■ **What the exercise asks**
Reproduce verbatim the line where "Plateforme tonicité et minceur" occurs, along with all following lines down to the last line of the data.

■ **Material for the task**

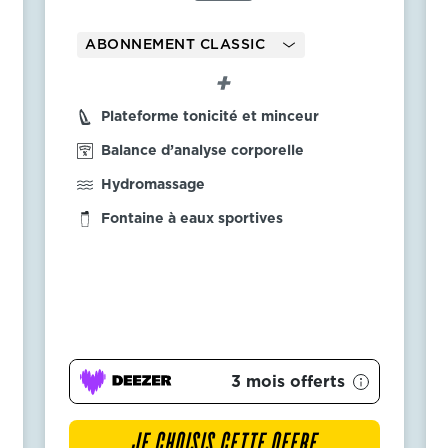
ABONNEMENT CLASSIC
Plateforme tonicité et minceur
Balance d’analyse corporelle
Hydromassage
Fontaine à eaux sportives
3 mois offerts
JE CHOISIS CETTE OFFRE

■ **Response to this task**
Plateforme tonicité et minceur
Balance d’analyse corporelle
Hydromassage
Fontaine à eaux sportives
3 mois offerts
JE CHOISIS CETTE OFFRE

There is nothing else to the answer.